Proper tube placement is so much more important that what type of welding or steal you use. Turn every open square into a series of triangles and you can make a light and strong chassis. The corners of every triangle need to meet with a corner of another triangle as well or you will be feeding loads into the middle of a bar. There are a lot of "PRO" chassis as well as factory frames that leave large 4 sided openings that could be build lighter and stronger with smaller tubes properly placed.
Thanks Zane. Now we're talking details. Important ones that lazy fabricators fall short on
every time. I'll jump out onto my proverbial limb and say that more than 80% of the welded frames I see in contingency suffer from intersection design issues, and probably 1/2 of the TT's as well. Not only is it important to form triangles out of open 4-sided areas, it is equally as important that when you do, the joint is properly fit before welding. That being said, I'd like to take Zanes comment one point further, and discuss proper joint design.
To demonstrate this, I took a picture of a truck in our shop that Marc had built on the outside a couple of years back.
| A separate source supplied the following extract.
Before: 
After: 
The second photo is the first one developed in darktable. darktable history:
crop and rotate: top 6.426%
I processed the image in my diagnostic "windows paint" program (yeah, I'm being facetious again) to illustrate Zanes comments and my elaboration on them. Notice the red lines I added in the center of the tubes, and how when they connect at an intersection, they don't really connect. Instead of forming a triangle, as a first glance would indicate, the tubes, because of inaccurate placement, lazy fabrication disciplines, or whatever you want to label it as, form a different
4 or5-sided geometric shape such as a trapezoid.
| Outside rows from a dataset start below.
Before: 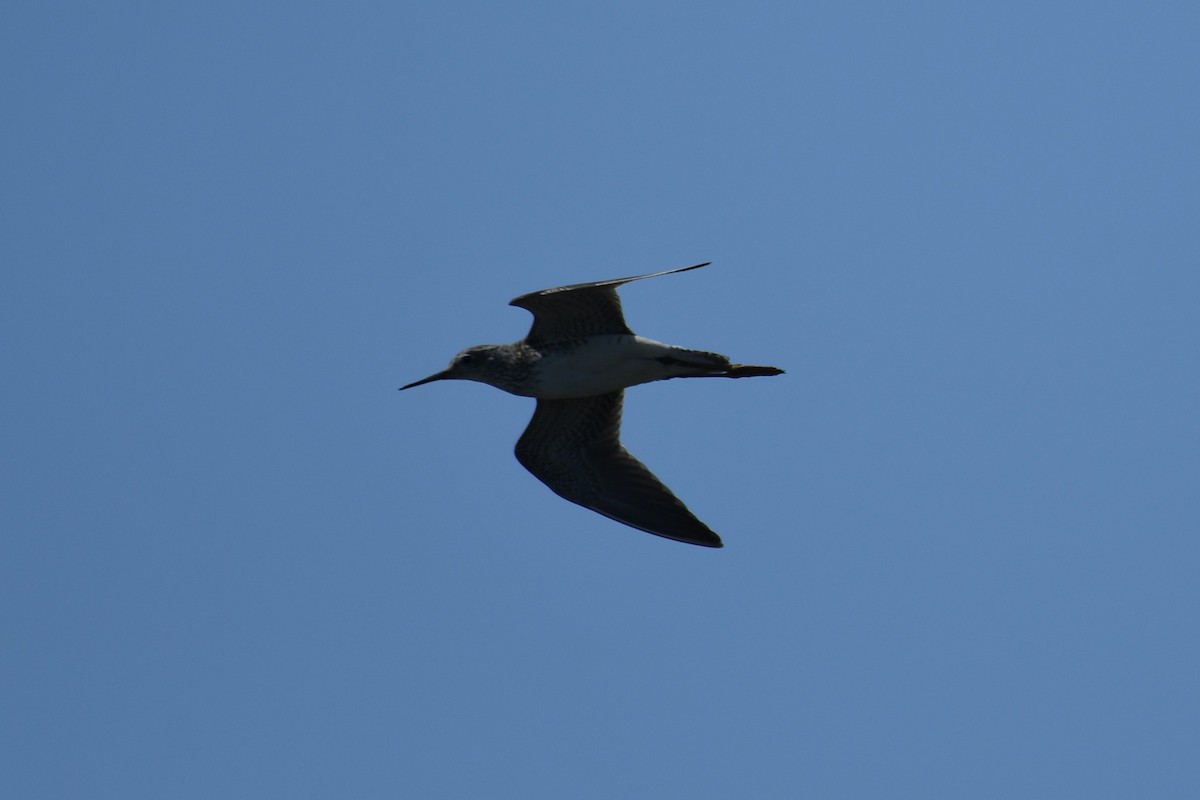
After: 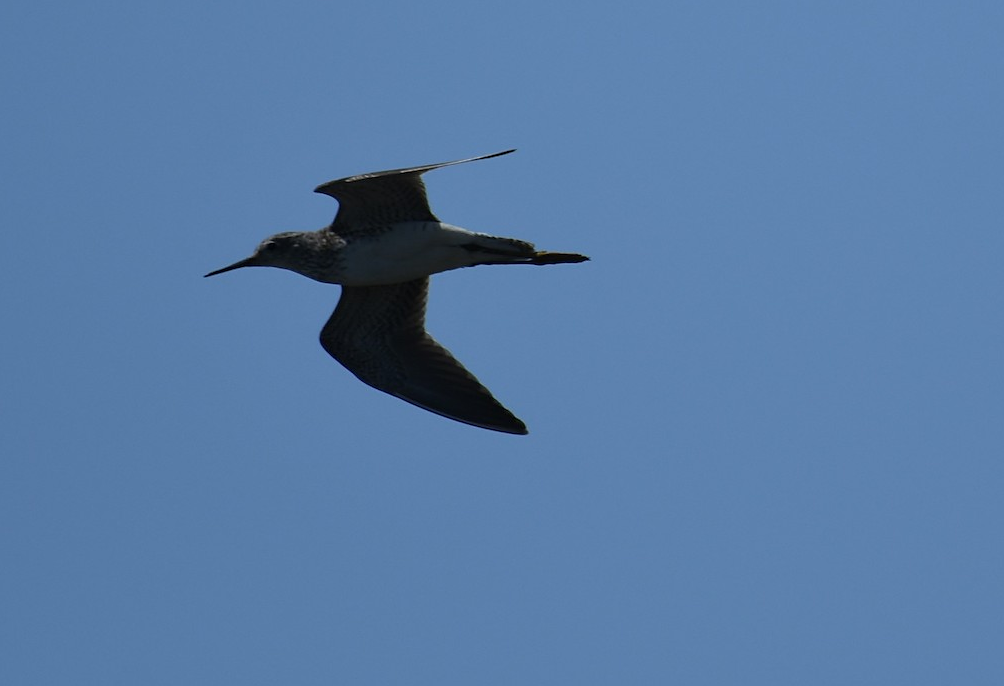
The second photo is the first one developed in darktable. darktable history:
crop: left 16.321%, top 14.186%
sharpen: amount 0.21
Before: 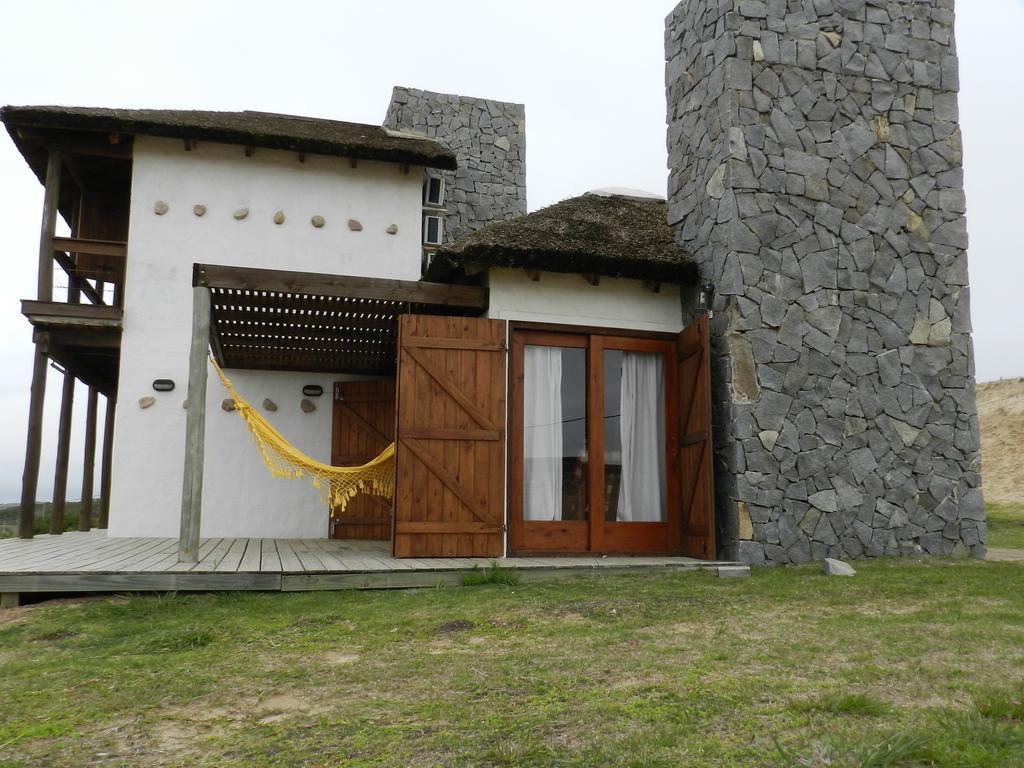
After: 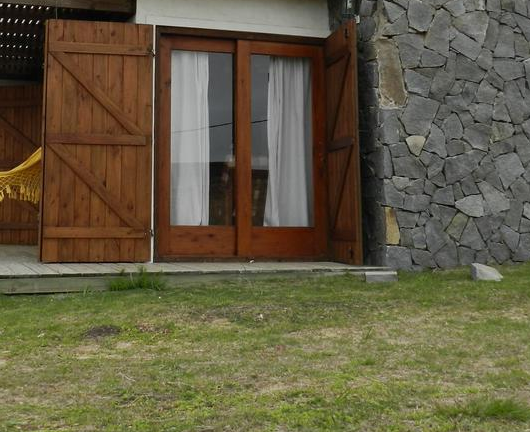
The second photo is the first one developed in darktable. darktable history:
crop: left 34.479%, top 38.503%, right 13.741%, bottom 5.212%
tone equalizer: mask exposure compensation -0.498 EV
It is important at this point to say that in a welded space frame, any type of triangle, be it equilateral or isosceles, only see's compression or tension loads, whereas any four (or more) sided shape introduces shear loads at the point of connection. Shear loads are what makes frames fail. When you see a frame broken where the diagonal supports are welded, more often than not it is broken because the fabricator did not properly position the diagonals to maintain a continuous line for the loads to transfer or travel through. The example I attached illustrates this point well. At first glance, it appears that the builder formed a triangle out of an open 4-sided area. But a triangle it is not! Because the median lines in the diagonal or "gusset" tubes do not share a common intersection where they join to the larger main frame tube, they introduce a bending load right where they attach. Now, instead of the load changing planes and carrying on through the tube frame, it shoots straight out at the point where the intersections did not connect and
BAM, a lateral shear load is introduced right in the middle of a major load bearing tube. If the tube(s) was/were properly placed, the load would continue to follow a path through the axis of the space frame until it either joins another intersection, or terminates at a base plate or bulkhead.
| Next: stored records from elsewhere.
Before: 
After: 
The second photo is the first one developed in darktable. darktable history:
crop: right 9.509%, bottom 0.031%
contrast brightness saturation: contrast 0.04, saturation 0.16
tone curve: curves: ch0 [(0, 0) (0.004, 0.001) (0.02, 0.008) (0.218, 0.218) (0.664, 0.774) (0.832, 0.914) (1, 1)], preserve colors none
This is why I am anxious to build from the ground up, removing all of the nonsense that the manufacturers burden their frames with. If, and only if you follow the disciplines of joint design, and the fundamentals of load tranfer, you can build a reliable frame much lighter than the stock one, and most likely, twice as rigid.
Oh shit, that was an hour and a half post
. I gotta work. More to follow, and thanks Zane for your contribution. Pleas feel free to openly correct me if I ever misrepresent the facts. After all, this is an educational thread, so accuracy is important. MDD and his "squirt gun"! Funny dude. You know your stuff, just not as perversely deep as us!